For one week, Milan changes scale. Flows redistribute, neighborhoods transform, and the transport network is pushed to its limits. The 2025 report also introduces mobile network data analysis, thanks to collaboration with Fastweb and Vodafone, offering new insights into urban behavior, co-visits between districts and flow density.
For the 2025 edition of the report, field observation – conducted by the Design Department of Politecnico di Milano – involved 100 students in a participatory ethnographic study, integrating desk mapping and on-site data collection. A total of 1,093 initiatives were identified; 861 were observed, representing 51.6% of the total events in the Milano Design Week 2025 program recorded by the Municipality of Milan.
At an urban level, the research portrays a city that behaves during Design Week as a widespread exhibition stage, characterized by strong concentrations and new spatial hierarchies. Duomo and Brera emerge as dominant hubs, accounting for 53% of observed events: 323 initiatives in the former and 257 in the latter, with densities reaching 138 and 157 events per square kilometer respectively, compared to a city average of six events per square kilometer. An increasingly polarized geography, capable of attracting audiences, brands and investment, but also exposing certain areas to growing pressure in terms of saturation and intensity of use.

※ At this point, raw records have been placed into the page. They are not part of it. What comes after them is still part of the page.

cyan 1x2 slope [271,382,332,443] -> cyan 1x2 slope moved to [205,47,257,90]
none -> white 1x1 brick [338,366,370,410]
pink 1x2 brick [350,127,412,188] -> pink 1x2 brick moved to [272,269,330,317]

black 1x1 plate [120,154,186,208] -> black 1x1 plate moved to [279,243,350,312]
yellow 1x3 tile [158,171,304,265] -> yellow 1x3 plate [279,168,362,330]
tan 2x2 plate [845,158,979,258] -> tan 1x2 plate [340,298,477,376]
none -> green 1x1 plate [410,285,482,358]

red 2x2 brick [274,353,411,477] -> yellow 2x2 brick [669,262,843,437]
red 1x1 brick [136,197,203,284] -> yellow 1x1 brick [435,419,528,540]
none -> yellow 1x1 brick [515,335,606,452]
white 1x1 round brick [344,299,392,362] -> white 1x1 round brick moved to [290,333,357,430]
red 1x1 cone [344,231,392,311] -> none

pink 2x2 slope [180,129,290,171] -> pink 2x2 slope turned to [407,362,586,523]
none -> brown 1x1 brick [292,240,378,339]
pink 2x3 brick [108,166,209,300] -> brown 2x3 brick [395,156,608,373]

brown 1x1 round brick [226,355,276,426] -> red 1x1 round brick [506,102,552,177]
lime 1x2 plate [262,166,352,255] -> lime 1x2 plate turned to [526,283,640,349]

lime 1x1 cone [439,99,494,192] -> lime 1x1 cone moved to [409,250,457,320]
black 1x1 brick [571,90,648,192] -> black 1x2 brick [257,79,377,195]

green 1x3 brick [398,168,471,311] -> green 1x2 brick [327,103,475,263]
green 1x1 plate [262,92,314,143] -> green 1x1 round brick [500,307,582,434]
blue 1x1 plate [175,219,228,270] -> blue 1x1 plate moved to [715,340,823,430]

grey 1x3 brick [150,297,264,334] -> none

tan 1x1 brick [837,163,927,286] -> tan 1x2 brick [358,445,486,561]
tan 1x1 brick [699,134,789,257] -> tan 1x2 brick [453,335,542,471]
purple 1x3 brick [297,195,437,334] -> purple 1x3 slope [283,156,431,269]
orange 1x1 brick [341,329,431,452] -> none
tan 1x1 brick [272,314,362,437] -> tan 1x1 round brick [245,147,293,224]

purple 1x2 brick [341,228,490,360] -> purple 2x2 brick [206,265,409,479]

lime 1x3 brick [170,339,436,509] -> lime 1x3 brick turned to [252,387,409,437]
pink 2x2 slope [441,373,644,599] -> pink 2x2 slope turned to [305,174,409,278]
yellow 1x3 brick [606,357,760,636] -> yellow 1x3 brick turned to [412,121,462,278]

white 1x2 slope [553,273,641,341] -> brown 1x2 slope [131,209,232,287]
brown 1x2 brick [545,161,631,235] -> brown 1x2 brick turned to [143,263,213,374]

The distribution of locations confirms the hybrid nature of Milano Design Week, suspended between cultural production and commercial offering. 47% of 2025 events took place in showrooms and commercial spaces, while 37% were hosted in museums, foundations, galleries, historic buildings, universities and former industrial areas. Alongside key institutions – such as Triennale Milano and ADI Design Museum – redeveloped spaces active year-round are playing an increasingly central role, confirming an ecosystem where urban regeneration and cultural design are closely intertwined.
Another distinctive element is the extraordinary opening of normally inaccessible places. In 2025, 257 events – 33% of the total observed – were held in professional studios, historic buildings and former industrial spaces opened exceptionally to the public. An urban mechanism that, year after year, reveals otherwise hidden parts of the city and reinforces the experiential and ritual character of Design Week.

COMPANIES AND “MILANESE” FIGURES
According to analyses by the Symbola Foundation and the Tagliacarne Institute based on Istat–Asia data, 7,360 active entities operate in design activities in Milan and its province, including companies, sole proprietorships, freelancers and specialized self-employed professionals. This figure is up 8.4% compared to the previous survey, confirming the vitality of the sector.
Specialized design companies – meaning corporations and sole proprietorships – number 2,333, the highest value ever recorded. Long-term growth is significant: since 2009, the number of companies has increased by 70.5%, indicating a progressive strengthening of the entrepreneurial fabric linked to design.
The new Ateco 2025 classification allows for a more precise observation of the sector’s territorial distribution. Of 2,556 geolocated companies, about 74% are based in the Municipality of Milan, while the remaining 26% are spread across the metropolitan area. The concentration is particularly high in the historic center and the intermediate urban ring, confirming Milan as the main hub of Italian design: one out of every two Lombard design companies and one out of seven nationwide operates here.
Alongside established companies, the more innovative component is also growing. Milan hosts 34 design startups and innovative SMEs, accounting for over 70% of the Lombardy total and about a quarter of those in Italy, although they still represent only 1% of the startups active in the city. Supporting this ecosystem is also a training supply chain composed of 42 institutions – including universities, design schools and Afam institutes – attended by over 17,000 students, feeding the sector’s talent pool each year.